Three t/io_uring processes, each on both disks
==> 1570k IOPS total (SSD1 = 785k IOPS, SSD2 = 785k IOPS
)
Four t/io_uring processes, each on both disks

==> 1570k IOPS total (SSD1 = 785k IOPS, SSD2 = 785k IOPS)

So apparently, I need at least 3 cores to fully saturate the SSDs, while Jens can get similar total IOPS using only a single core. I couldn't find details about Jens' processor frequency but I would be surprised if he had ~3 times the frequency of ours (2.0 GHz base, 3.2 GHz boost).

If you want to run a single core benchmark, you should also ensure how the IRQs are pinned over the Cores and NUMA domains (even if it's a single socket CPU). 

I pinned the interrupts of nvme0q0 and nvme1q0 to the core that runs t/io_uring but that does not change the IOPS. Assigning the other nvme related interrupts (like nvme1q42, listed in /proc/interrupts) fails. I think that happens because the kernel uses IRQD_AFFINITY_MANAGED and I would need to re-compile the kernel to change that. t/io_uring uses polled IO by default, so are the interrupts actually relevant in that case?

As a next step I will try upgrading the kernel, after all (even though I hoped to be able to reproduce Jens' measurements with the same kernel).

Thanks again
Hans-Peter Lehmann

Am 27.08.21 um 09:20 schrieb Erwan Velu:

Le 26/08/2021 à 17:57, Hans-Peter Lehmann a écrit :

[...]
Sorry, the P4510 SSDs each have 2 TB.

Ok so we could expect 640K each.

Please note that jens was using optane disks that have a lower latency than a 4510 but this doesn't explain your issue.

Did you checked how your NVMEs are connected via their PCI lanes? It's obvious here that you need multiple PCI-GEN3 lanes to reach 1.6M IOPS (I'd say two).

If I understand the lspci output (listed below) correctly, the SSDs are connected directly to the same PCIe root complex, each of them getting their maximum of x4 lanes. Given that I can saturate the SSDs when using 2 t/io_uring instances, I think the hardware-side connection should not be the limitation - or am I missing something?
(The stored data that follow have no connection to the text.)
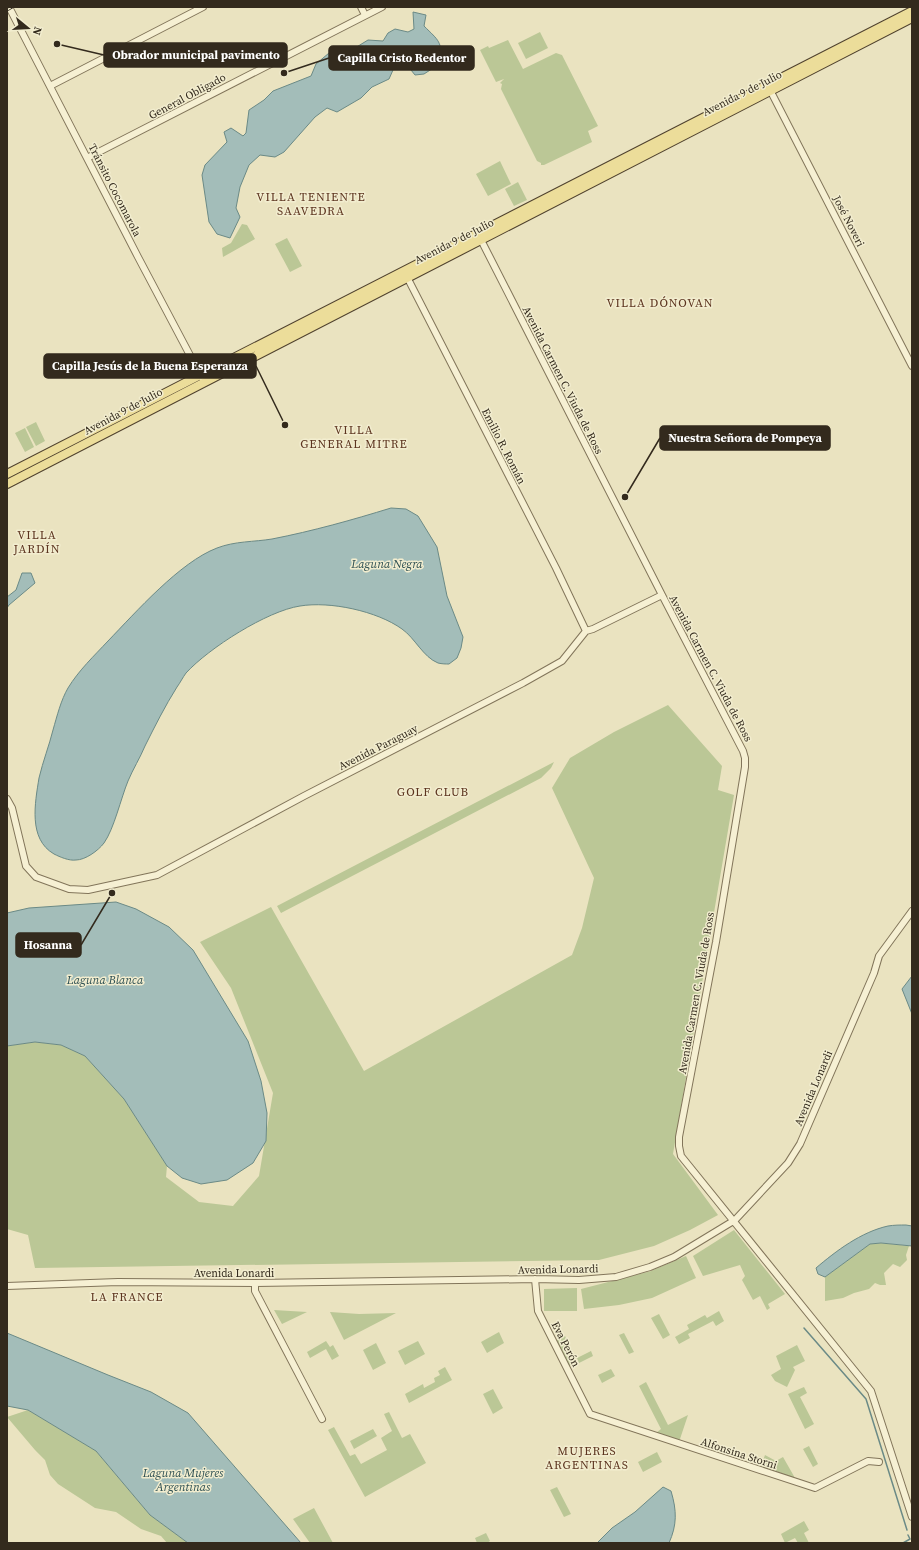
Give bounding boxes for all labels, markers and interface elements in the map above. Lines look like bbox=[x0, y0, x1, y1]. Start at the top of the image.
north arrow bbox=[8, 8, 48, 48]
text: N bbox=[29, 25, 45, 37]
callout: Obrador municipal pavimento bbox=[104, 43, 287, 67]
callout: Capilla Cristo Redentor bbox=[329, 46, 474, 70]
text: Obrador municipal pavimento bbox=[112, 47, 280, 63]
text: Capilla Cristo Redentor bbox=[338, 50, 467, 66]
street label: Avenida 9 de Julio bbox=[700, 67, 784, 120]
street label: General Obligado bbox=[146, 70, 228, 123]
street label: Tránsito Cocomarola bbox=[85, 141, 145, 240]
district label: VILLA TENIENTE SAAVEDRA bbox=[256, 189, 366, 219]
street label: José Noveri bbox=[829, 192, 868, 249]
street label: Avenida 9 de Julio bbox=[412, 215, 496, 268]
district label: VILLA DÓNOVAN bbox=[606, 295, 714, 311]
street label: Avenida Carmen C. Viuda de Ross bbox=[519, 304, 607, 457]
callout: Capilla Jesús de la Buena Esperanza bbox=[44, 354, 256, 378]
text: Capilla Jesús de la Buena Esperanza bbox=[52, 358, 249, 374]
street label: Avenida 9 de Julio bbox=[81, 384, 165, 439]
street label: Emilio R. Román bbox=[478, 406, 529, 487]
district label: VILLA GENERAL MITRE bbox=[300, 422, 408, 452]
callout: Nuestra Señora de Pompeya bbox=[660, 426, 830, 450]
text: Nuestra Señora de Pompeya bbox=[668, 430, 822, 446]
district label: VILLA JARDÍN bbox=[12, 527, 61, 557]
water label: Laguna Negra bbox=[350, 556, 423, 572]
street label: Avenida Carmen C. Viuda de Ross bbox=[665, 592, 756, 744]
street label: Avenida Paraguay bbox=[336, 721, 421, 774]
district label: GOLF CLUB bbox=[397, 784, 469, 800]
street label: Avenida Carmen C. Viuda de Ross bbox=[675, 911, 718, 1075]
callout: Hosanna bbox=[16, 933, 81, 957]
text: Hosanna bbox=[24, 937, 73, 953]
water label: Laguna Blanca bbox=[66, 972, 144, 988]
street label: Avenida Lonardi bbox=[791, 1048, 836, 1128]
street label: Avenida Lonardi bbox=[518, 1261, 598, 1278]
street label: Avenida Lonardi bbox=[194, 1266, 274, 1281]
district label: LA FRANCE bbox=[91, 1289, 163, 1305]
street label: Eva Perón bbox=[548, 1319, 584, 1370]
street label: Alfonsina Storni bbox=[699, 1434, 779, 1473]
district label: MUJERES ARGENTINAS bbox=[545, 1443, 629, 1473]
water label: Laguna Mujeres Argentinas bbox=[142, 1465, 224, 1495]

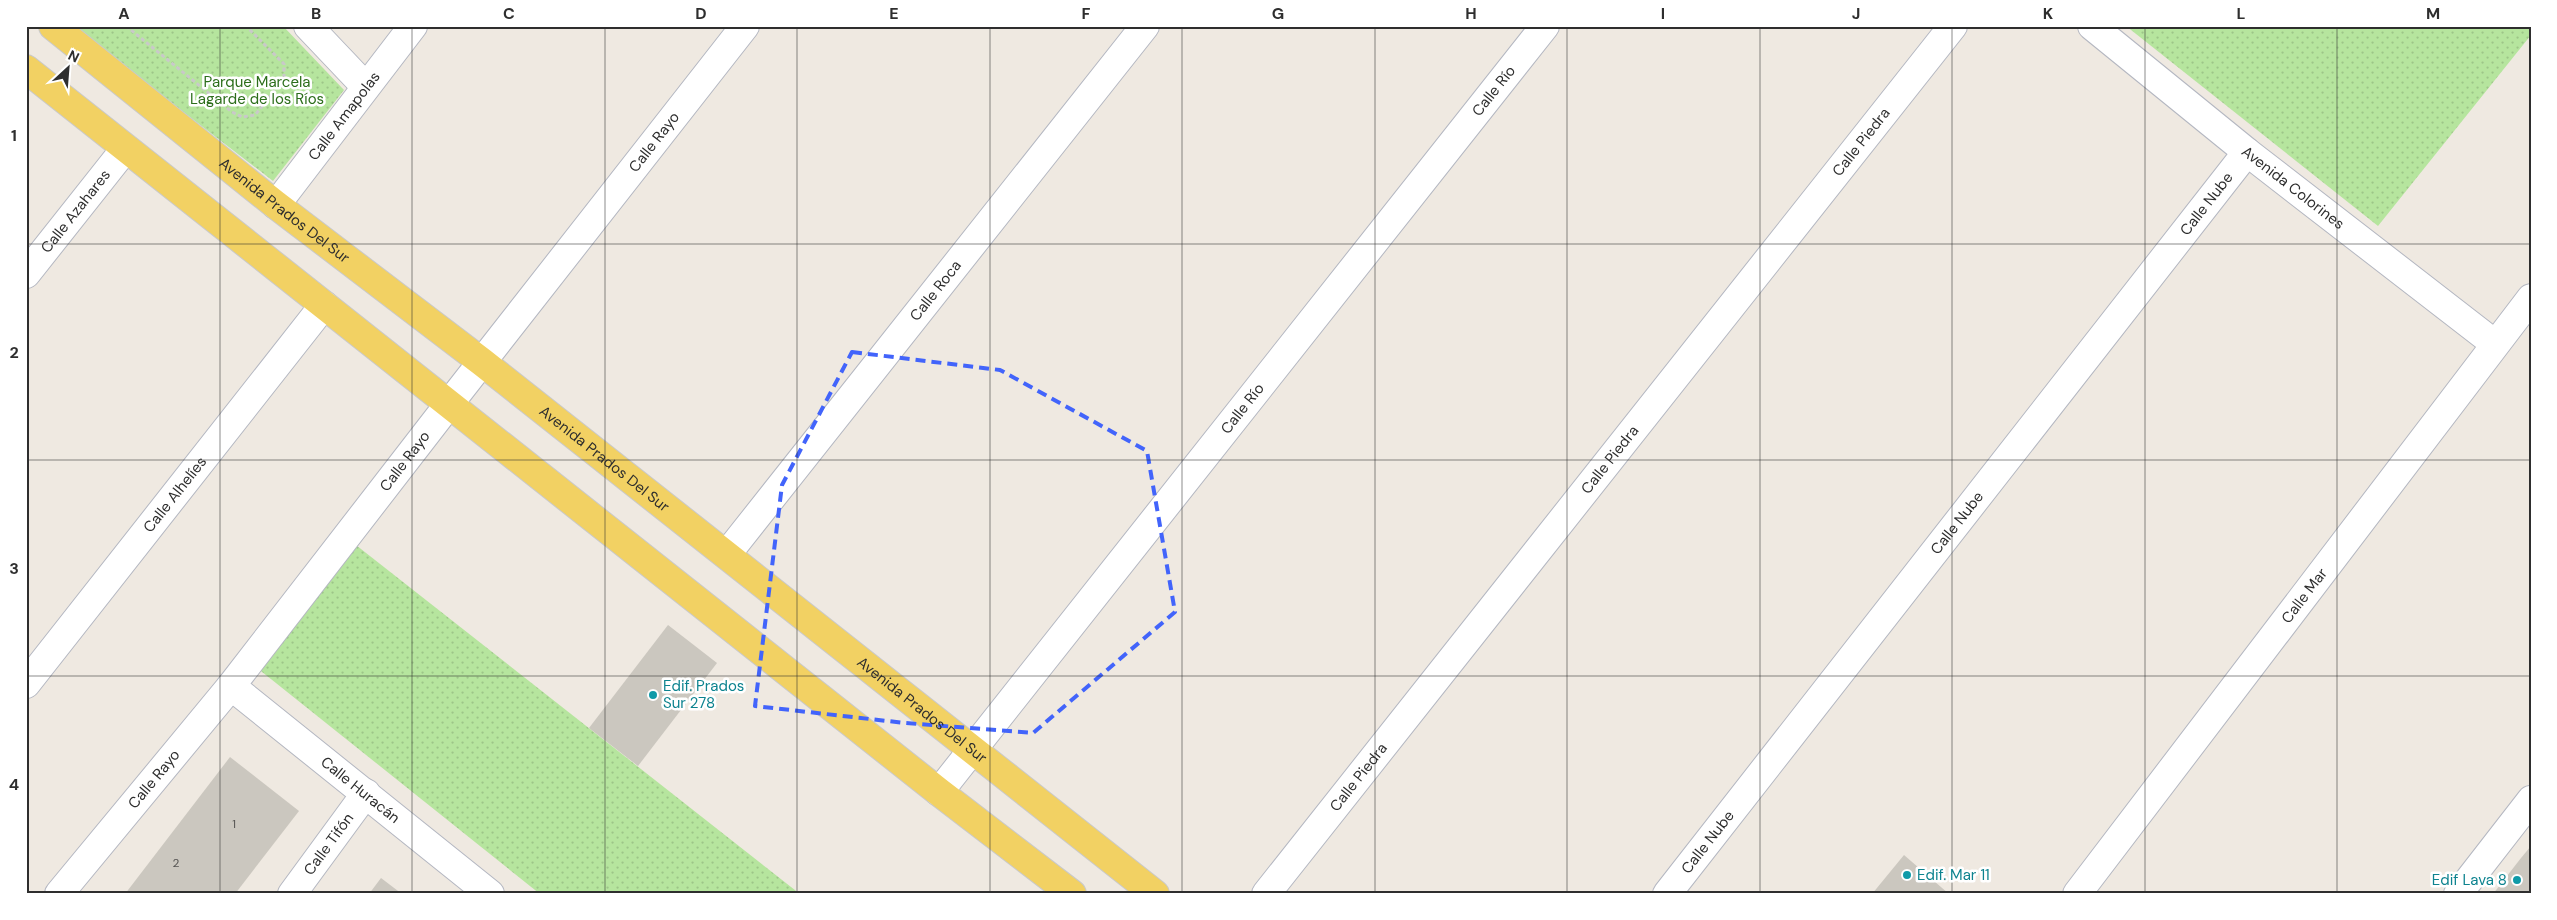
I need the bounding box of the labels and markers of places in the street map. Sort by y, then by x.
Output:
place label: Edif. Prados Sur 278 [663,676,744,713]
marker: Edif. Prados Sur 278 [647,689,659,701]
place label: Edif. Mar 11 [1917,865,1990,885]
marker: Edif. Mar 11 [1901,869,1913,881]
place label: Edif Lava 8 [2432,870,2507,890]
marker: Edif Lava 8 [2511,874,2523,886]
You are right but this question was important to sort out to ensure your setup was compatible with your expectations.

Then considering the EPYC processor, what's your current Numa configuration? 
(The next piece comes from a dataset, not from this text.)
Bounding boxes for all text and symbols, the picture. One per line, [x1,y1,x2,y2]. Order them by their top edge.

The processor was configured to use one single Numa node (NPS=1). I just tried to switch to NPS=4 and ran the benchmark on a core belonging to the SSDs' Numa node (using numactl). It brought the IOPS from 580k to 590k. That's still nowhere near the values that Jens got.
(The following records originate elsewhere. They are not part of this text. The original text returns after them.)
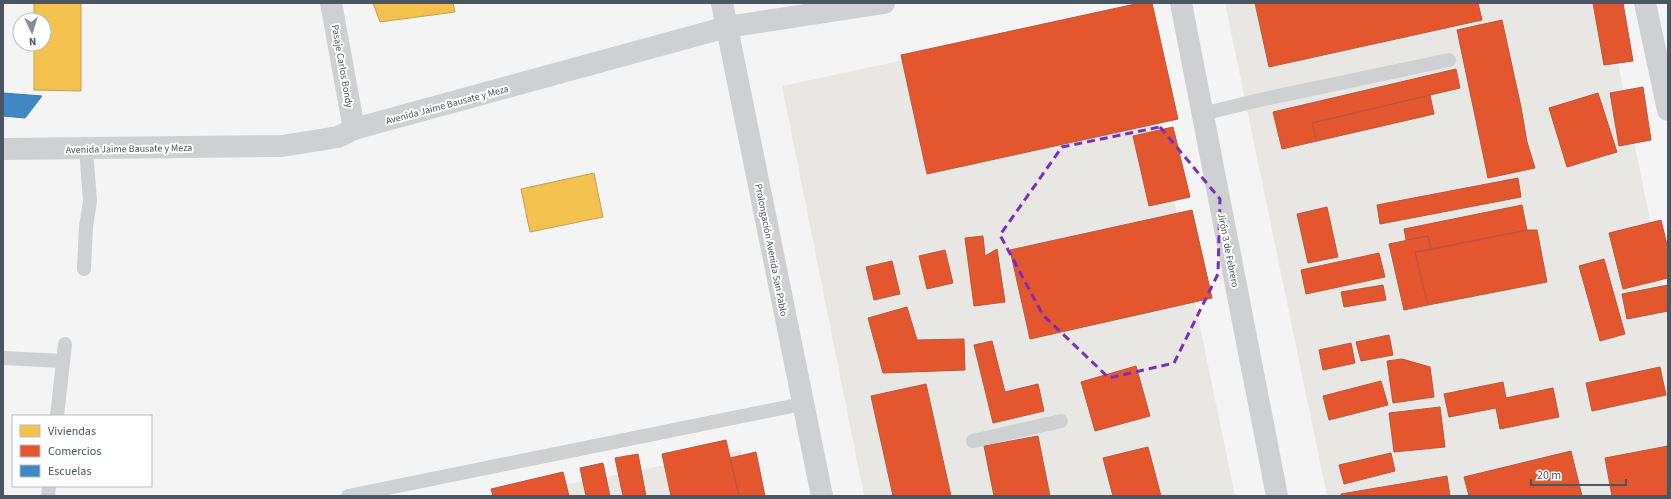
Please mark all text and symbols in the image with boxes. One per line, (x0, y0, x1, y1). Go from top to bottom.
north arrow (12, 12, 52, 52)
street label: Pasaje Carlos Bondy (328, 23, 356, 109)
text: N (28, 34, 37, 49)
street label: Avenida Jaime Bausate y Meza (384, 82, 510, 128)
street label: Avenida Jaime Bausate y Meza (66, 141, 192, 157)
street label: Prolongación Avenida San Pablo (751, 183, 791, 318)
street label: Jirón 3 de Febrero (1214, 212, 1242, 289)
legend (12, 415, 152, 487)
text: Viviendas (48, 423, 96, 440)
text: Comercios (48, 443, 101, 460)
scale bar (1531, 461, 1626, 487)
text: Escuelas (48, 463, 91, 480)
text: 20 m (1537, 467, 1561, 484)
If you want to run a single core benchmark, you should also ensure how the IRQs are pinned over the Cores and NUMA domains (even if it's a single socket CPU).

Is IRQ pinning the "big thing" that will double the IOPS? To me, it sounds like there must be something else that is wrong. I will definitely try it, though.

I didn't say it was the big thing, said it was to be considered to do a full optmization ;)

Stupid question : what if you run two benchmarks, one per disk ?